The incident was reported around 2 p.m. on Wednesday near Tracy and Douglas in west Wichita.
One of the men had called 911, saying his brother became unresponsive while smoking K2. By the time officers arrived, the other brother was also unresponsive.
“The use of K2 seems to have exponentially grown, and I think it has because people believe it’s a safe, legal alternative to smoking marijuana,” said addictions counselor, Chenoa Simmons Daniels.
K2 has been a controversial product that is being sold at gas stations around the country. This is an issue that several states have been dealing with over the past few years.
Synthetic marijuana, known on the streets as “K2″, “Spice”, or “Diablo”, is becoming a more common drug of choice, especially among young people due to its accessibility.
“They are stunned to hear that K2, Spice, Diablo are illegal because many of them have gone into corner stores, smoke shops, convenience stores, and seen the packages on the shelves up for sale,” Meredith Reuter, a drug abuse counselor at Higher Ground in downtown Wichita, said.

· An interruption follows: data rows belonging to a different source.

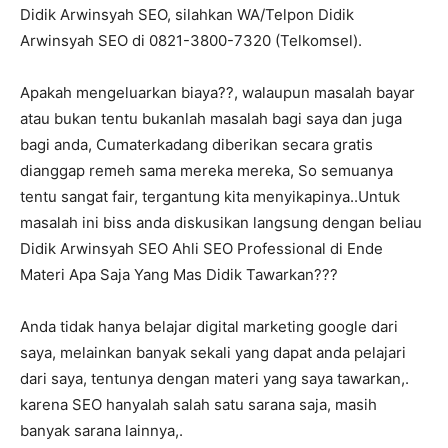
Didik Arwinsyah SEO, silahkan WA/Telpon Didik
Arwinsyah SEO di 0821-3800-7320 (Telkomsel).
Apakah mengeluarkan biaya??, walaupun masalah bayar
atau bukan tentu bukanlah masalah bagi saya dan juga
bagi anda, Cumaterkadang diberikan secara gratis
dianggap remeh sama mereka mereka, So semuanya
tentu sangat fair, tergantung kita menyikapinya..Untuk
masalah ini biss anda diskusikan langsung dengan beliau
Didik Arwinsyah SEO Ahli SEO Professional di Ende
Materi Apa Saja Yang Mas Didik Tawarkan???
Anda tidak hanya belajar digital marketing google dari
saya, melainkan banyak sekali yang dapat anda pelajari
dari saya, tentunya dengan materi yang saya tawarkan,.
karena SEO hanyalah salah satu sarana saja, masih
banyak sarana lainnya,.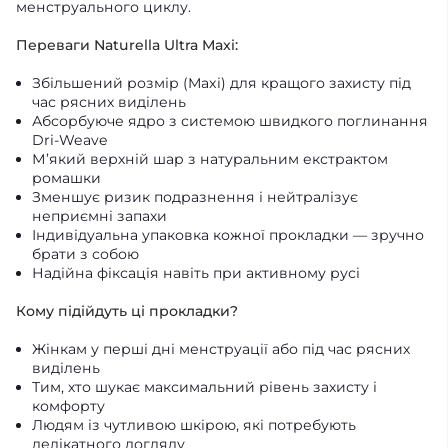
менструального циклу.
Переваги Naturella Ultra Maxi:
Збільшений розмір (Maxi) для кращого захисту під
час рясних виділень
Абсорбуюче ядро з системою швидкого поглинання
Dri-Weave
М’який верхній шар з натуральним екстрактом
ромашки
Зменшує ризик подразнення і нейтралізує
неприємні запахи
Індивідуальна упаковка кожної прокладки — зручно
брати з собою
Надійна фіксація навіть при активному русі
Кому підійдуть ці прокладки?
Жінкам у перші дні менструації або під час рясних
виділень
Тим, хто шукає максимальний рівень захисту і
комфорту
Людям із чутливою шкірою, які потребують
делікатного догляду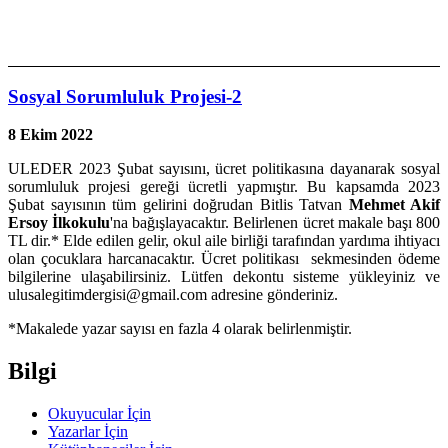
Sosyal Sorumluluk Projesi-2
8 Ekim 2022
ULEDER 2023 Şubat sayısını, ücret politikasına dayanarak sosyal
sorumluluk projesi gereği ücretli yapmıştır. Bu kapsamda 2023
Şubat sayısının tüm gelirini doğrudan Bitlis Tatvan
Mehmet Akif
Ersoy İlkokulu
'na bağışlayacaktır. Belirlenen ücret makale başı 800
TL dir.* Elde edilen gelir, okul aile birliği tarafından yardıma ihtiyacı
olan çocuklara harcanacaktır. Ücret politikası sekmesinden ödeme
bilgilerine ulaşabilirsiniz. Lütfen dekontu sisteme yükleyiniz ve
ulusalegitimdergisi@gmail.com adresine gönderiniz.
*Makalede yazar sayısı en fazla 4 olarak belirlenmiştir.
Bilgi
Okuyucular İçin
Yazarlar İçin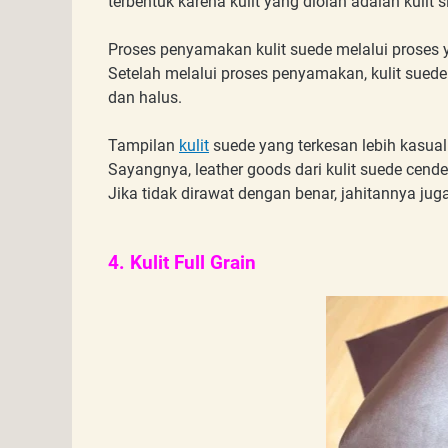
terbentuk karena kulit yang diolah adalah kulit 
Proses penyamakan kulit suede melalui proses ya
Setelah melalui proses penyamakan, kulit sued
dan halus.
Tampilan
kulit
suede yang terkesan lebih kasu
Sayangnya, leather goods dari kulit suede cend
Jika tidak dirawat dengan benar, jahitannya jug
4. Kulit Full Grain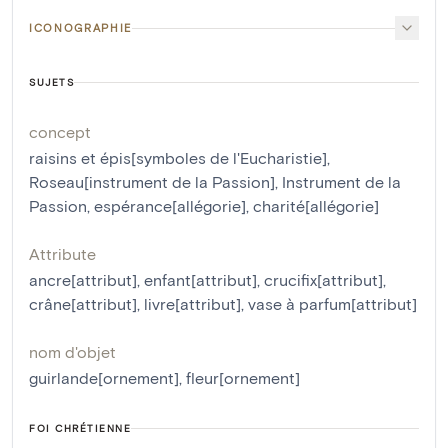
ICONOGRAPHIE
SUJETS
concept
raisins et épis[symboles de l'Eucharistie]
,
Roseau[instrument de la Passion]
,
Instrument de la
Passion
,
espérance[allégorie]
,
charité[allégorie]
Attribute
ancre[attribut]
,
enfant[attribut]
,
crucifix[attribut]
,
crâne[attribut]
,
livre[attribut]
,
vase à parfum[attribut]
nom d'objet
guirlande[ornement]
,
fleur[ornement]
FOI CHRÉTIENNE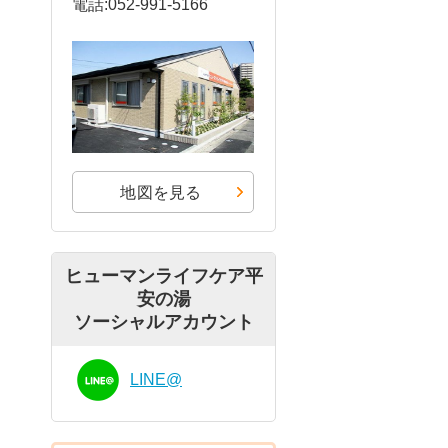
電話:052-991-5166
地図を見る
ヒューマンライフケア平
安の湯
ソーシャルアカウント
LINE@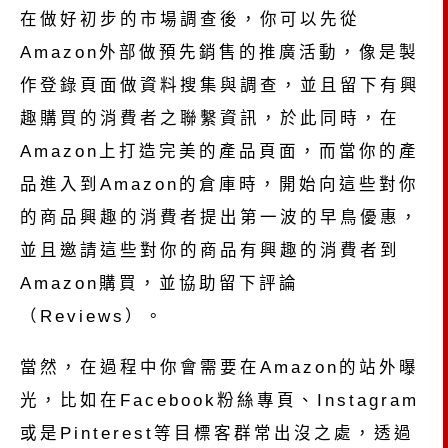
在做好初步的市場調查後，你可以先從
Amazon外部做預先銷售的推廣活動，像是製
作登錄頁面做資料搜集與調查，並且留下有興
趣購買的消費者之聯繫資訊，於此同時，在
Amazon上打造完美的產品頁面，而當你的產
品進入到Amazon的倉庫時，開始向這些對你
的商品興趣的消費者提出第一波的早鳥優惠，
並且邀請這些對你的商品有興趣的消費者到
Amazon購買，並協助留下評論
（Reviews）。
當然，在過程中你會需要在Amazon的站外曝
光，比如在Facebook粉絲專頁、Instagram
或是Pinterest等目標客群常出沒之處，透過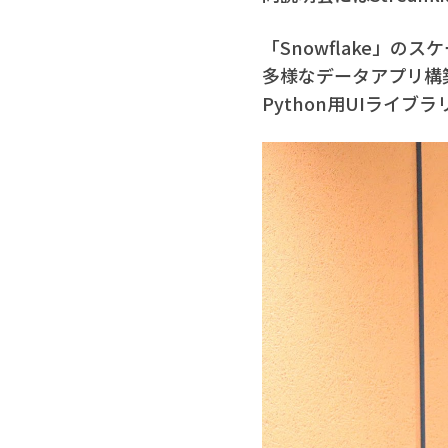
「Snowflake」
多様なデータアプリ構
Python用UIライブ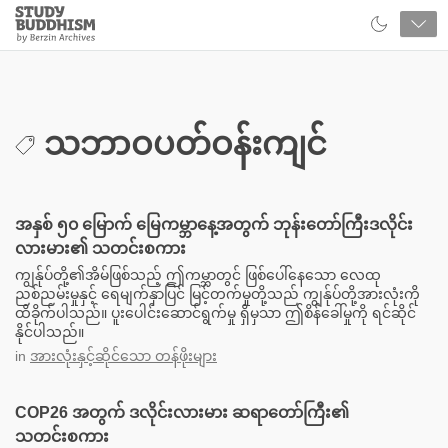
Close
Study
Buddhism
Home
သဘာဝပတ်ဝန်းကျင်
အနှစ် ၅၀ မြောက် မြေကမ္ဘာနေ့အတွက် ဘုန်းတော်ကြီးဒလိုင်း
လားမား၏ သတင်းစကား
ကျွန်ုပ်တို့၏အိမ်ဖြစ်သည့် ဤကမ္ဘာတွင် ဖြစ်ပေါ်နေသော လေထု
ညစ်ညမ်းမှုနှင့် ရေမျက်နှာပြင် မြင့်တက်မှုတို့သည် ကျွန်ုပ်တို့အားလုံးကို
ထိခိုက်ပါသည်။ ပူးပေါင်းဆောင်ရွက်မှု ရှိမှသာ ဤစိန်ခေါ်မှုကို ရင်ဆိုင်
နိုင်ပါသည်။
in
အားလုံးနှင့်ဆိုင်သော တန်ဖိုးများ
COP26 အတွက် ဒလိုင်းလားမား ဆရာတော်ကြီး၏
သတင်းစကား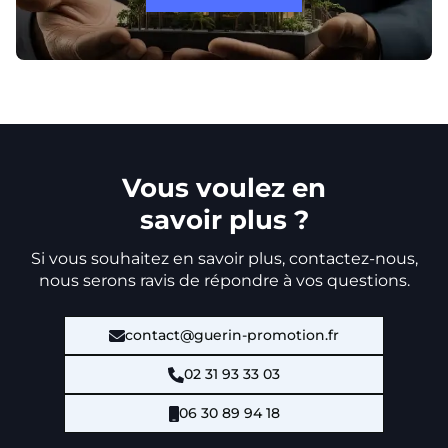
Vous voulez en
savoir plus ?
Si vous souhaitez en savoir plus, contactez-nous,
nous serons ravis de répondre à vos questions.
contact@guerin-promotion.fr
02 31 93 33 03
06 30 89 94 18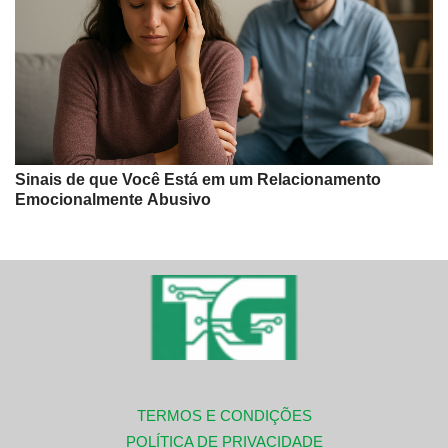
Sinais de que Você Está em um Relacionamento
Emocionalmente Abusivo
TERMOS E CONDIÇÕES
POLÍTICA DE PRIVACIDADE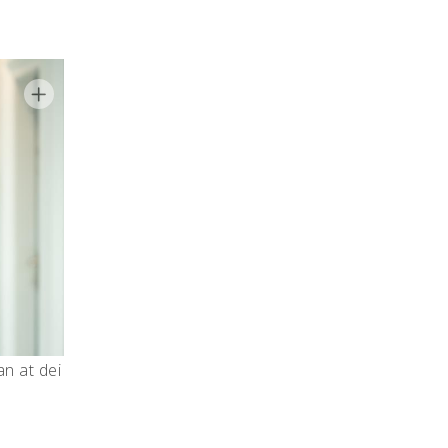
an at dei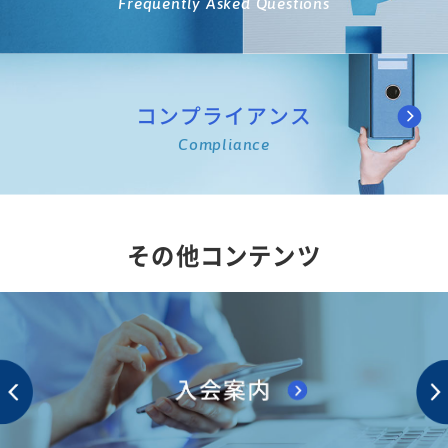
Frequently Asked Questions
コンプライアンス
Compliance
その他コンテンツ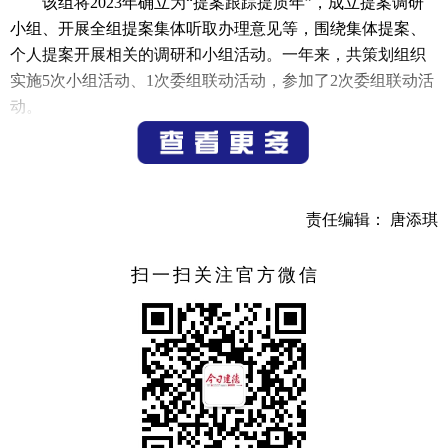
该组将2023年确立为“提案跟踪提质年”，成立提案调研
小组、开展全组提案集体听取办理意见等，围绕集体提案、
个人提案开展相关的调研和小组活动。一年来，共策划组织
实施5次小组活动、1次委组联动活动，参加了2次委组联动活
动。
另外，该组委员还围绕城南新区开发、主城区有机更
新、深化“千万工程”、重大交通项目等市政府重点工程建
设，多次参加市政协组织的督查调研和为民服务活动，并就
责任编辑： 唐添琪
这些重点工程有针对性地开展了实地视察调研，这是委组和
委员们认真借助市政协平台建言献策、反映民情的表现，也
扫一扫关注官方微信
是真情履职的体现。
市政协城建交通组组长唐建锋表示，2024年，该组将持
续激发委员履职积极性、主动性，围绕市委、市政府中心工
作，组织委员继续加强对全市城建交通领域重点工作、重点
工程进行调研视察，积极建言献策，助力全市经济社会高质
量发展。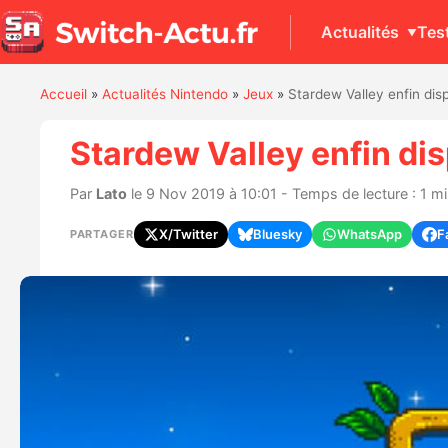
Actualités
Tes
Accueil
»
Actualités Nintendo
»
Jeux
»
Stardew Valley enfin disp
Stardew Valley enfin dis
Par
Lato
le 9 Nov 2019 à 10:01 - Temps de lecture : 1 m
X/Twitter
Bluesky
WhatsApp
F
PARTAGER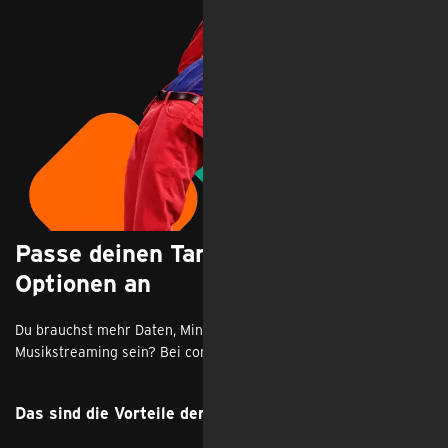
Passe deinen Tarif mit flexiblen
Optionen an
Du brauchst mehr Daten, Minuten oder SMS? Oder darf es
Musikstreaming sein? Bei congstar überhaupt kein Problem.
Das sind die Vorteile der congstar Tarifoptionen: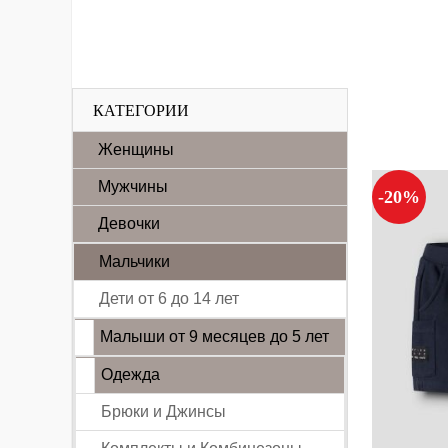
КАТЕГОРИИ
Женщины
Мужчины
-20%
Девочки
Мальчики
Дети от 6 до 14 лет
Малыши от 9 месяцев до 5 лет
Одежда
Брюки и Джинсы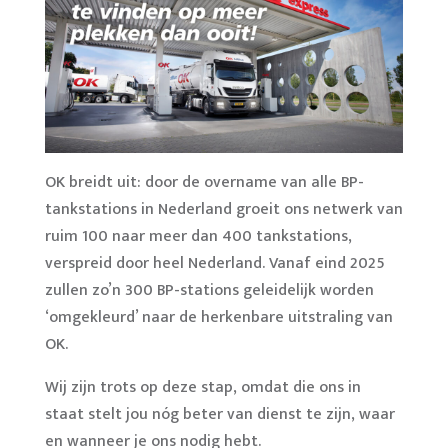
OK breidt uit: door de overname van alle BP-
tankstations in Nederland groeit ons netwerk van
ruim 100 naar meer dan 400 tankstations,
verspreid door heel Nederland. Vanaf eind 2025
zullen zo’n 300 BP-stations geleidelijk worden
‘omgekleurd’ naar de herkenbare uitstraling van
OK.
Wij zijn trots op deze stap, omdat die ons in
staat stelt jou nóg beter van dienst te zijn, waar
en wanneer je ons nodig hebt.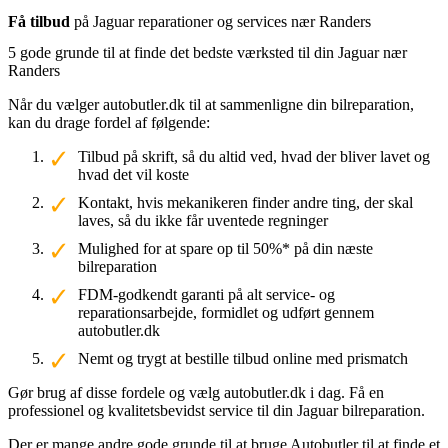
Få tilbud
på Jaguar reparationer og services nær Randers
5 gode grunde til at finde det bedste værksted til din Jaguar nær
Randers
Når du vælger autobutler.dk til at sammenligne din bilreparation,
kan du drage fordel af følgende:
Tilbud på skrift, så du altid ved, hvad der bliver lavet og
hvad det vil koste
Kontakt, hvis mekanikeren finder andre ting, der skal
laves, så du ikke får uventede regninger
Mulighed for at spare op til 50%* på din næste
bilreparation
FDM-godkendt garanti på alt service- og
reparationsarbejde, formidlet og udført gennem
autobutler.dk
Nemt og trygt at bestille tilbud online med prismatch
Gør brug af disse fordele og vælg autobutler.dk i dag. Få en
professionel og kvalitetsbevidst service til din Jaguar bilreparation.
Der er mange andre gode grunde til at bruge Autobutler til at finde et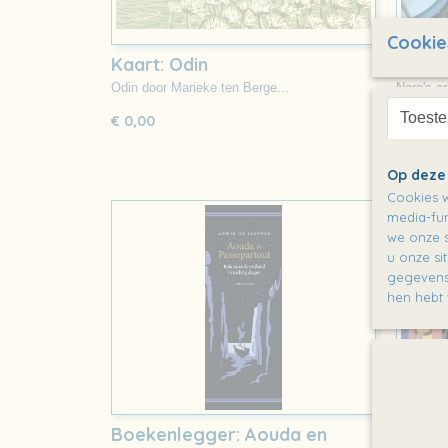
Cookie
Kaart: Odin
Kaart
Odin door Marieke ten Berge…
Nora's a
Faas…
Toest
€ 0,00
€ 0,00
Op deze
Cookies w
media-fun
we onze s
u onze si
gegevens 
hen hebt 
Boekenlegger: Aouda en
Kaart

Synthetic pot is made through the spraying of chemicals onto herbs, giving users a similar feeling to the use of naturally-grown marijuana. Users report that it gives a stronger high, but more abrupt, Reuter said. It emerged in the last five years with prisoners trying to get a legal high, but in 2010, the DEA banned synthetic controlled substances.
Most synthetic pot smokers tend to use other substances, making it hard to tell if it is a more difficult substance to give up, she said.
“There’s someone I’m thinking of that talked about how this was the hardest substance for him to quit, and he considered himself very addicted to it,” Reuter said. “So I think the potential is there for it to be quite an addictive substance in certain people.”